Quelle conclusion en tirer et pourquoi reparler de ce scrutin après le dîner de l’épiscopat français au collège des Bernardins à Paris? D’abord parce que la phrase prononcée par Emmanuel Macron au début de son discours mérite mieux qu’un raccourci. «Nous avons, vous et moi bravé, les sceptiques de chaque bord répond le président Français à Mgr Georges Pontier, archevêque de Marseille. Et si nous l’avons fait, c’est sans doute que nous partageons confusément le sentiment que le lien entre l’Eglise et l’Etat s’est abîmé, et qu’il nous importe à vous comme à moi de le réparer. Pour cela, il n’est pas d’autre moyen qu’un dialogue en vérité.»
Logique de riposte
Le chef de l’Etat est donc bien dans une logique de riposte. Il sait que les catholiques de France demeurent sceptiques à son égard, lui, le banquier mondialiste, lui, le quadragénaire qui a osé, en campagne et en Algérie, parler de «crimes contre l’humanité» à propos de la colonisation, lui l’ex-ministre qui affirmait, dans les banlieues «il faut que les jeunes français aient envie de devenir milliardaires…»

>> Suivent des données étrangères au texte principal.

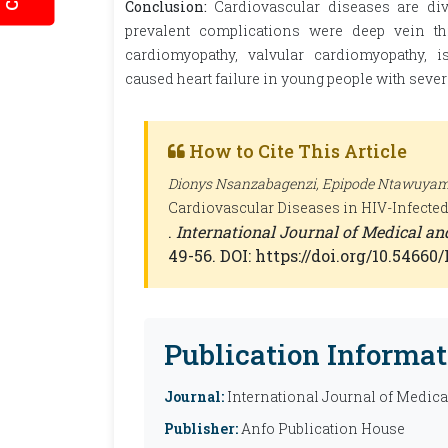
Conclusion:
Cardiovascular diseases are di
prevalent complications were deep vein th
cardiomyopathy, valvular cardiomyopathy, 
caused heart failure in young people with se
How to Cite This Article
Dionys Nsanzabagenzi, Epipode Ntawuyamar
Cardiovascular Diseases in HIV-Infected
.
International Journal of Medical a
49-56. DOI: https://doi.org/10.5466
Publication Informat
Journal:
International Journal of Medic
Publisher:
Anfo Publication House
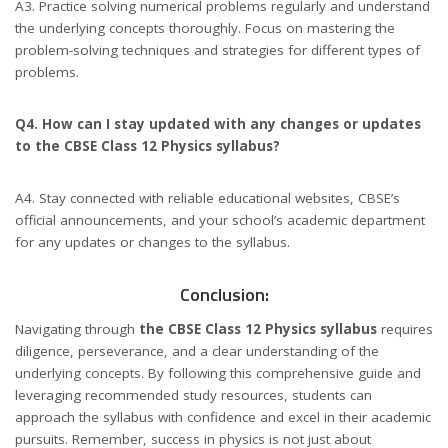
A3. Practice solving numerical problems regularly and understand
the underlying concepts thoroughly. Focus on mastering the
problem-solving techniques and strategies for different types of
problems.
Q4. How can I stay updated with any changes or updates
to the CBSE Class 12 Physics syllabus?
A4. Stay connected with reliable educational websites, CBSE’s
official announcements, and your school’s academic department
for any updates or changes to the syllabus.
Conclusion:
Navigating through
the CBSE Class 12 Physics syllabus
requires
diligence, perseverance, and a clear understanding of the
underlying concepts. By following this comprehensive guide and
leveraging recommended study resources, students can
approach the syllabus with confidence and excel in their academic
pursuits. Remember, success in physics is not just about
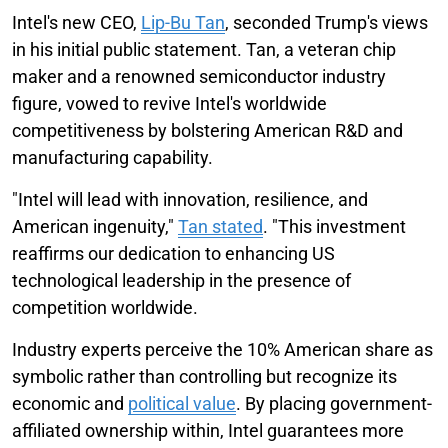
Intel's new CEO,
Lip-Bu Tan
, seconded Trump's views
in his initial public statement. Tan, a veteran chip
maker and a renowned semiconductor industry
figure, vowed to revive Intel's worldwide
competitiveness by bolstering American R&D and
manufacturing capability.
"Intel will lead with innovation, resilience, and
American ingenuity,"
Tan stated
. "This investment
reaffirms our dedication to enhancing US
technological leadership in the presence of
competition worldwide.
Industry experts perceive the 10% American share as
symbolic rather than controlling but recognize its
economic and
political value
. By placing government-
affiliated ownership within, Intel guarantees more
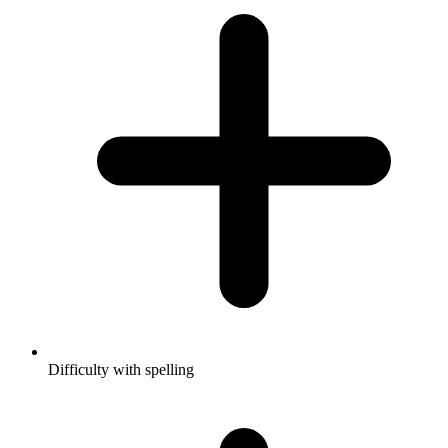
Difficulty with spelling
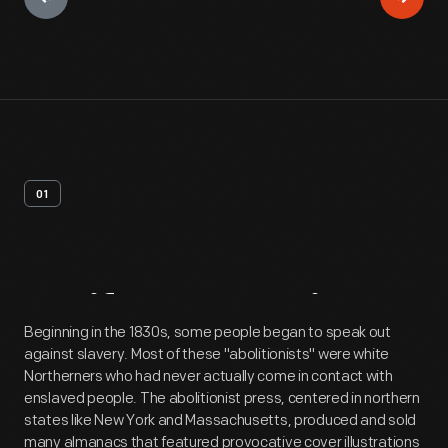
01
Artifact
Overview
Beginning in the 1830s, some people began to speak out
against slavery. Most of these "abolitionists" were white
Northerners who had never actually come in contact with
enslaved people. The abolitionist press, centered in northern
states like New York and Massachusetts, produced and sold
many almanacs that featured provocative cover illustrations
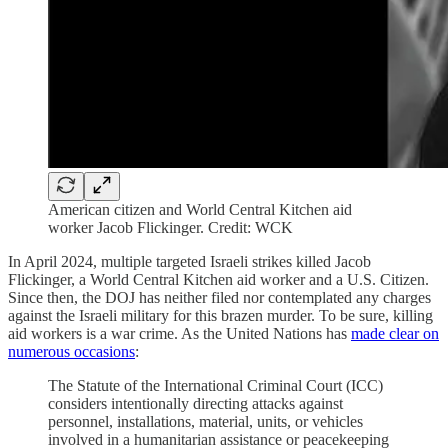
American citizen and World Central Kitchen aid
worker Jacob Flickinger. Credit: WCK
In April 2024, multiple targeted Israeli strikes killed Jacob
Flickinger, a World Central Kitchen aid worker and a U.S. Citizen.
Since then, the DOJ has neither filed nor contemplated any charges
against the Israeli military for this brazen murder. To be sure, killing
aid workers is a war crime. As the United Nations has
made clear on
numerous occasions
:
The Statute of the International Criminal Court (ICC)
considers intentionally directing attacks against
personnel, installations, material, units, or vehicles
involved in a humanitarian assistance or peacekeeping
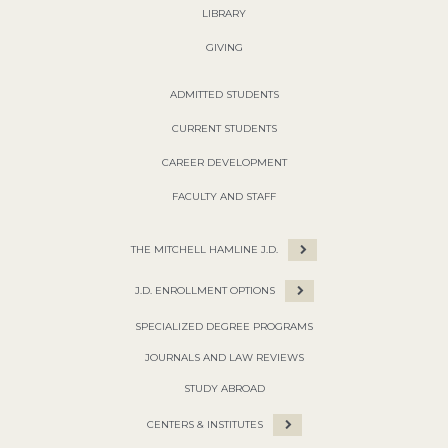
LIBRARY
GIVING
ADMITTED STUDENTS
CURRENT STUDENTS
CAREER DEVELOPMENT
FACULTY AND STAFF
THE MITCHELL HAMLINE J.D.
J.D. ENROLLMENT OPTIONS
SPECIALIZED DEGREE PROGRAMS
JOURNALS AND LAW REVIEWS
STUDY ABROAD
CENTERS & INSTITUTES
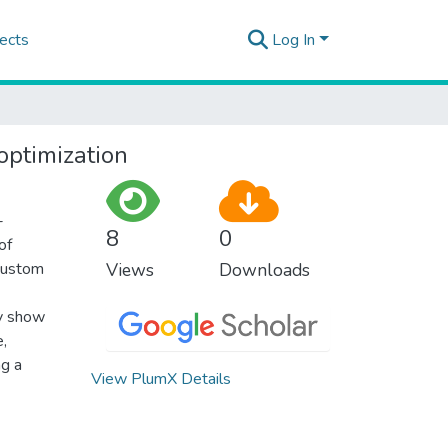
ects
Log In
optimization
-
8
0
of
 custom
Views
Downloads
ly show
e,
ng a
View PlumX Details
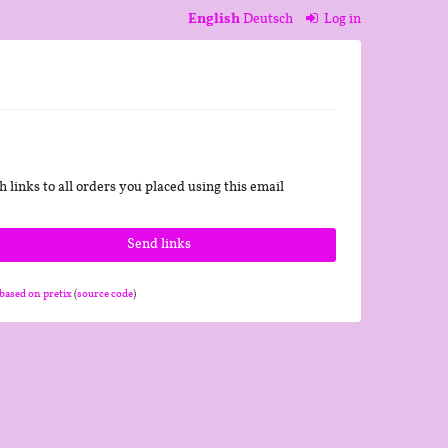
English
Deutsch
Log in
 links to all orders you placed using this email
Send links
based on pretix
(
source code
)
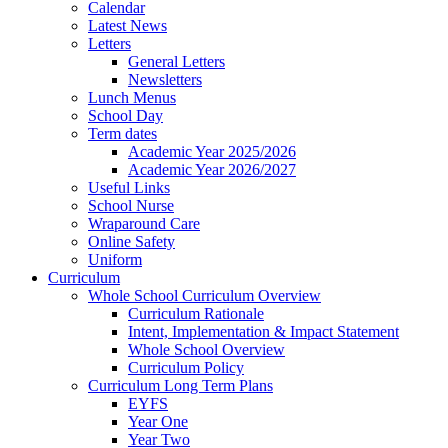
Calendar
Latest News
Letters
General Letters
Newsletters
Lunch Menus
School Day
Term dates
Academic Year 2025/2026
Academic Year 2026/2027
Useful Links
School Nurse
Wraparound Care
Online Safety
Uniform
Curriculum
Whole School Curriculum Overview
Curriculum Rationale
Intent, Implementation & Impact Statement
Whole School Overview
Curriculum Policy
Curriculum Long Term Plans
EYFS
Year One
Year Two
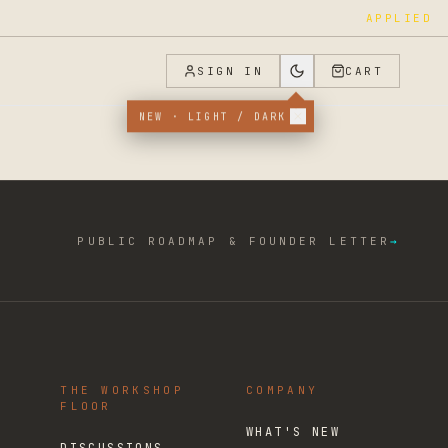
APPLIED
SIGN IN
CART
NEW · LIGHT / DARK
PUBLIC ROADMAP & FOUNDER LETTER
→
THE WORKSHOP
COMPANY
FLOOR
WHAT'S NEW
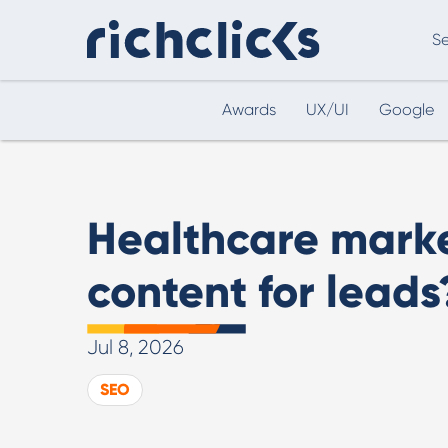
Se
Awards
UX/UI
Google
Digital Marketing Consultancy
eCommer
Healthcare mark
content for leads
Jul 8, 2026
Digital Marketing Consultancy
SEO
Our Digital Marketing Consultancy, human and
personalised.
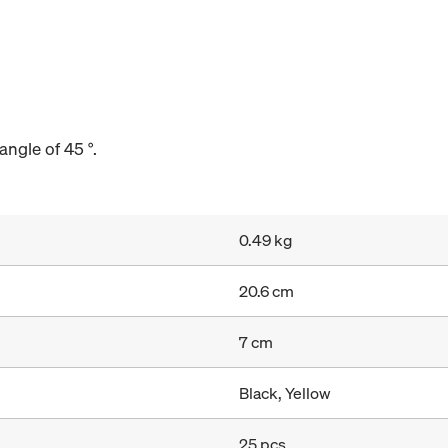
angle of 45 °.
0.49 kg
20.6 cm
7 cm
Black, Yellow
25 pcs.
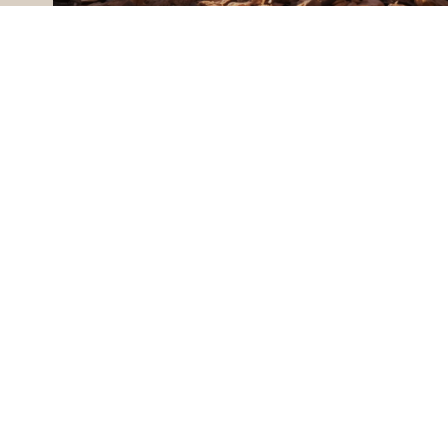
BUY A HOME
ALL MONTANA REAL ESTATE
EMAIL
CONTACT US
[EMAIL PROTE
ADDRESS
175 HUTTON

Emmanuel Macron ne croit pas dans la laïcité intransigeante, qu’il estime coupé des réalités populaires
Or Emmanuel Macron a la foi rivée sur lui. Il a demandé le baptême à douze ans. Il a collaboré à la revue Esprit. Il a célébré à Orléans, en mai 2016, les fêtes de Jeanne d’Arc, dont il loue l’exemple. Il a ensuite, en septembre 2016, rendu visite en Vendée au chantre du souverainisme catholique Philippe de Villiers. Il se comporte, en meeting, comme un «télévangéliste». Il a su convaincre le chrétien-démocrate François Bayrou. Avant d’expliciter sa foi à l’hebdomadaire La Vie: «C’était un choix personnel, ma famille étant de tradition plus laïque. Je l’ai fait au moment de mon entrée à la Providence, une école de Jésuites d’Amiens (où enseignait Brigitte Trogneux, qui allait devenir son épouse). Après j’ai moins pratiqué. Aujourd’hui, j’ai une réflexion permanente sur la nature de ma propre foi. Mon rapport à la spiritualité nourrit ma pensée.»
Féru d’histoire, persuadé que les Français ont besoin d’un dessein politique enraciné dans la France éternelle, Emmanuel Macron ne croit pas dans la laïcité intransigeante, qu’il estime coupé des réalités populaires, à l’heure où «Dieu revient en force à tous les niveaux», phrase chère à l’écrivain Marek Halter. Il est, comme l’explique le sociologue Alain Touraine dans Macron par Touraine (Ed. de l’Aube): «sensible à des exigences élitistes, sans foi dans les partis politiques, mais croyant au spirituel. Un bon représentant du modèle intellectuel français dans une société dominée par une économie mondialisée.»
Réconcilier la France avec le capitalisme
C’est là que François Fillon revient dans sa ligne de mire. L’ex-candidat de la droite avait capitalisé sur la quête de valeurs conservatrices, au point de se retrouver presque l’otage des opposants au mariage pour tous. Fillon, surtout, avait théorisé l’idée d’une sorte d’alliance contre-nature entre une volonté de réformes économiques à la hussarde, et d’écoute du pays profond. Or Emmanuel Macron est convaincu qu’il peut, du côté de l’église catholique, retrouver le lien qui lui manque avec cette France provinciale, rurale, âgée et inquiète. De même qu’il courtise la communauté juive et se dit à l’écoute «d’un islam de France réorganisé».
La boucle présidentielle est bouclée. Macron le réformateur soucieux de réconcilier la France avec le capitalisme, a d’abord été comparé au huguenot et genevois d’adoption François Guizot (1797-1874), premier ministre de Louis Philippe. Mais dans la foulée de son modèle intellectuel, le philosophe protestant Paul Ricœur qui fit cause commune avec le catholique Emmanuel Mounier à Esprit, le président Français croit qu’un compromis doit être trouvé entre les deux identités: républicaine et chrétienne. Une version plus centriste, plus moderne, plus ouverte du sillon creusé par un certain... François Fillon.